TRAWLING through archives while compiling Nostalgia articles for The Westmorland Gazette in recent weeks, I have come across photographs of some of the people I have had contact with during my time as a journalist in this area.

For example, there was a photograph of Cllr Bill Stewart, who served as Mayor of Kendal three times, opening a fete at The Queen Katherine School. Bill was a great public servant, as were other town mayors such as Colin Reynolds, Philip Ball and Avril Dobson.

Another councillor who worked tirelessly for the local community was Elizabeth Braithwaite, who served as chair of Lakes Parish Council and South Lakeland District Council (SLDC). She was always willing to go the extra mile. I recall writing a story about how she and fellow councillor Doreen Harrison came across a roadside wall which had partially collapsed at Ambleside. Despite the fact both were dressed in blouses and skirts, they immediately set to and repaired the wall.

A similar community hero is Cllr Roger Bingham, of Ackenthwaite, the only person to have chaired both Cumbria County Council and SLDC, who has only missed one meeting of Milnthorpe Parish Council in 40 years – on the day of a cancer operation. Roger has also been a great support to the Gazette, writing hundreds of columns for the Nostalgia pages, along with history stalwarts like Arthur Nicholls and Peter Holme.
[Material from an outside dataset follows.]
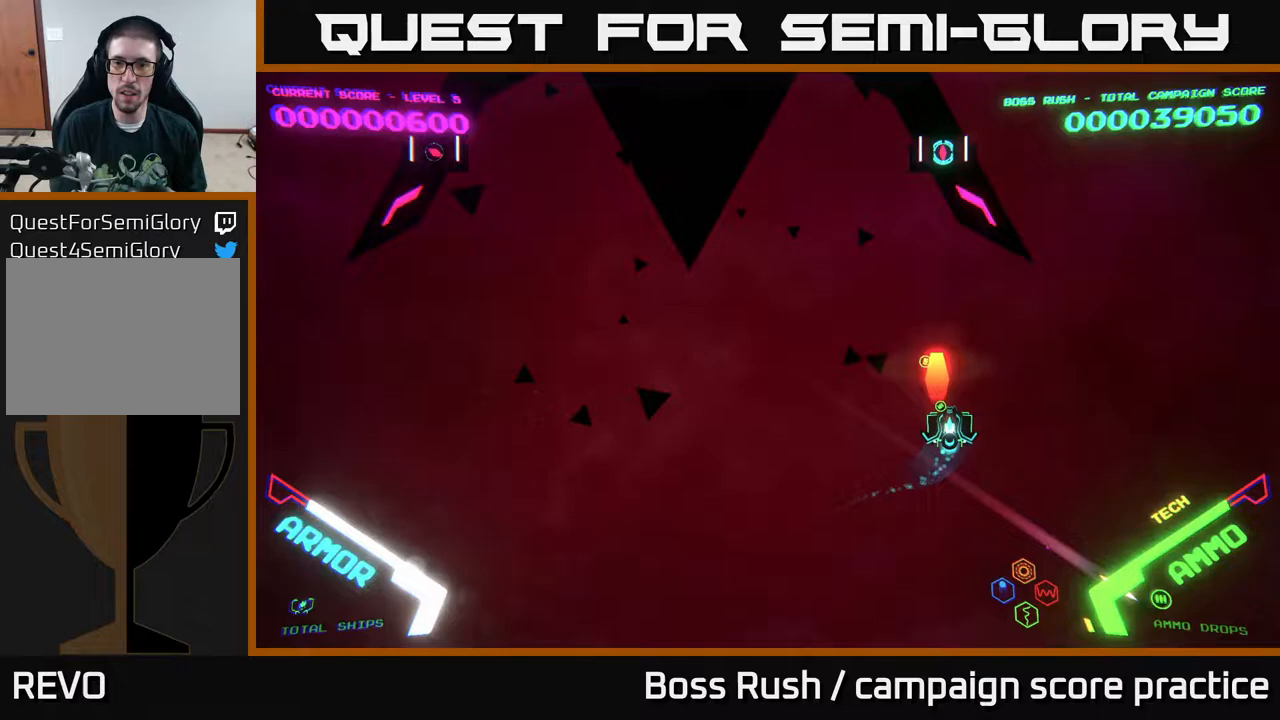
{"buttons": [], "left_stick": "up-right", "right_stick": "center", "events": [[17, "left_stick", "up"], [33, "X", "up"], [183, "left_stick", "up-left"], [483, "left_stick", "up-right"]]}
I have also been reminded of some excellent council officers, such as Percy Duff, treasurer of Kendal Borough Council and SLDC for many years, and former SLDC officers who always made themselves available to answer queries about news stories, like Paul Jones, chief housing officer, and his colleagues such as Brian Hales (environmental health), Rodger Read (leisure services) and Peter Ridgway (planning).

Meanwhile, a look at Gazette back issues reminded me of when when Eric Halsall, of ‘One Man And His Dog’ fame, used to write a weekly sheepdog trialling column. Each Tuesday it would arrive in the post. Shortly afterwards, my phone would ring. ‘Newsroom’, I’d say and then, without any introduction, came the same words each week, delivered in Eric’s strong Lancashire accent: “Dogs alright, lad?”

The column was always fine, of course, and the friendly, weekly ritual made you feel that, like the dogs, life was alright too.